Published: 06 February 2024

The start of a new school year is eagerly anticipated by many, but not all. Children learn in different ways therefore our educational systems must be adaptable and flexible. Access to, and engagement with education has the power to be life-changing and all students need to feel safe, supported and welcome in their learning environment. It can be a path out of poverty, breaking cycles of intergenerational disadvantage and unemployment. Education empowers children and young people to make informed decisions and shape the future.

For these benefits to be realised, high rates of attendance at school are critical. Since COVID-19 many schools have experienced reduced attendance rates. As parents and carers, we need to ensure children in our care make the most of these opportunities to succeed and thrive through regular attendance. High attendance also means children needing additional assistance can be identified and assisted earlier.

The government must ensure all schools are well resourced to provide both quality teaching and contemporary learning spaces. Many schools in this region require major capital works to achieve this. Wynyard High School and Hellyer College are just two examples of schools that need, and deserve, significant works to upgrade the learning spaces for students. Others like Montello Primary School have finally received funding, but the funds are inadequate to achieve what is really needed. Properly designed learning facilities enhance the learning experience, promote lifelong learning, collaboration and creativity and provide a welcoming environment for students and staff.

One contemporary learning space providing the opportunity for local students, young and not so young, to undertake university education locally, is the UTAS Cradle Coast Campus.
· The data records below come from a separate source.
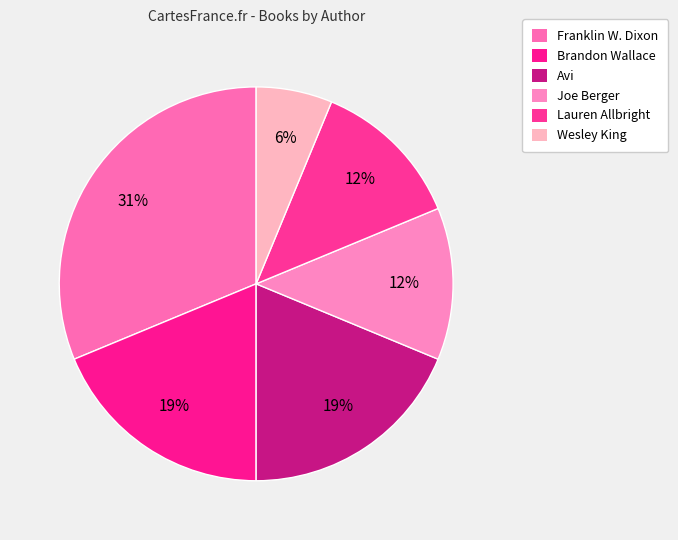

How many slices are in this pie chart?

6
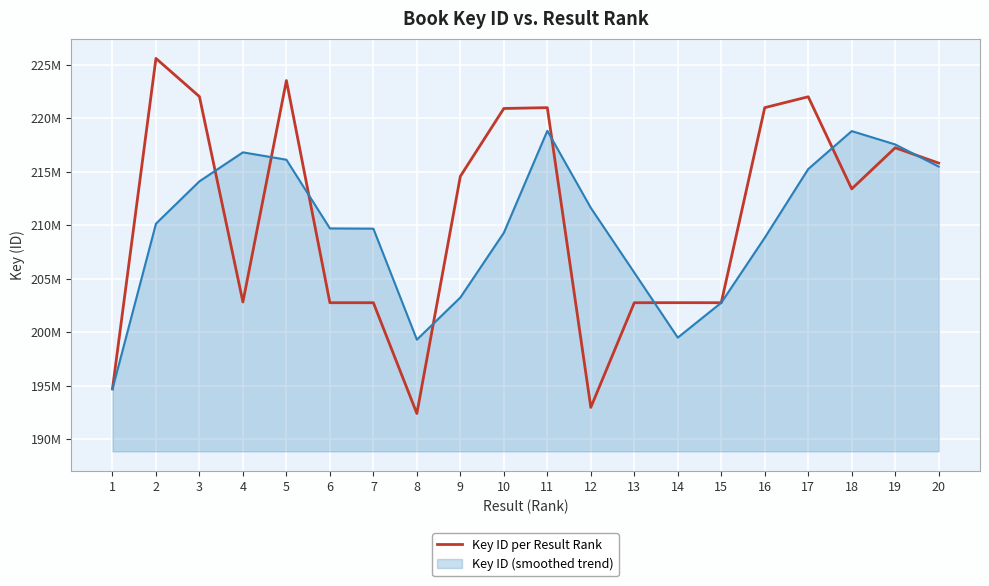

Reading right to left, extract all data points from this chart.

20=215813358	19=217247367	18=213401923	17=222018194	16=220998972	15=202754480	14=202757761	13=202753741	12=192962264	11=220998344	10=220921208	9=214578017	8=192393188	7=202753600	6=202754664	5=223536547	4=202819060	3=222033757	2=225605339	1=194689450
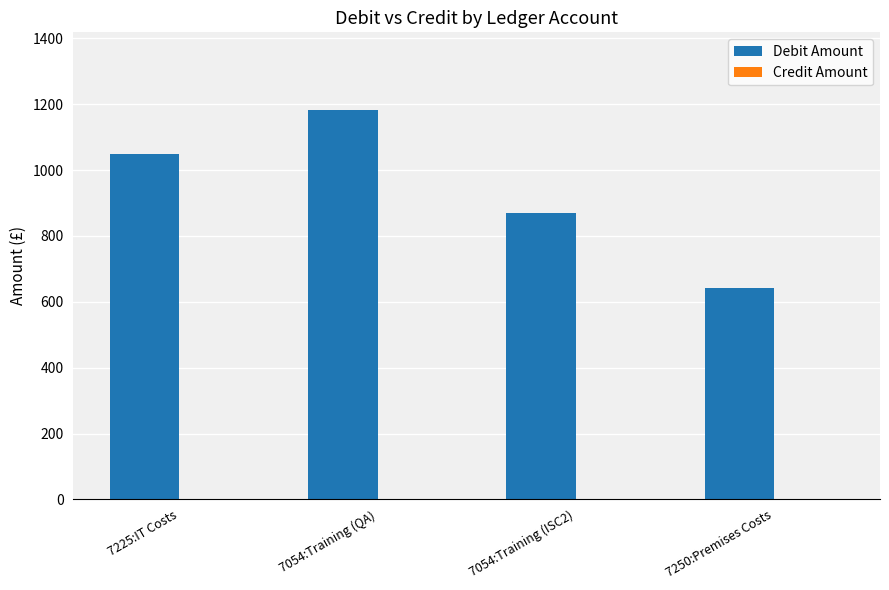

What is the label of the 2nd bar from the right?

7054:Training (ISC2)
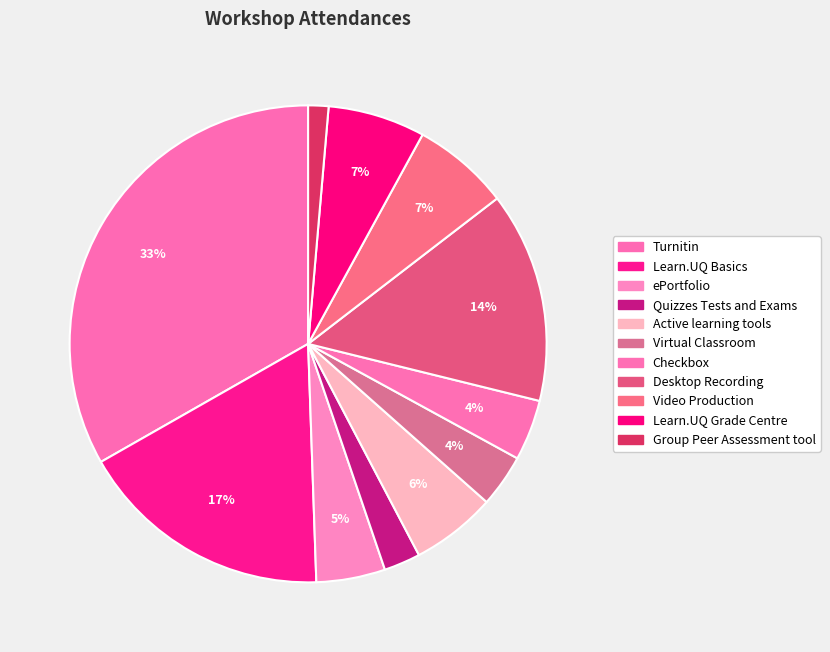

To the nearest percent, what is the combined percentage of Learn.UQ Grade Centre and Group Peer Assessment tool?

8%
This is an important asset for our region offering many opportunities. Currently nursing students can complete their degree in Burnie. From 2025, medical students will be able to complete their entire degree in Burnie, not only the last two years at the Rural Clinical School. There are many other opportunities in health, science, humanities and other fields to educate, grow and retain the workforce we need. I hope to see these expanded to include engineering to support our energy and advanced manufacturing sectors and our youth.

As a community we all need to value education, support and encourage our students to attend school regularly. Individuals, families and communities will be the beneficiaries.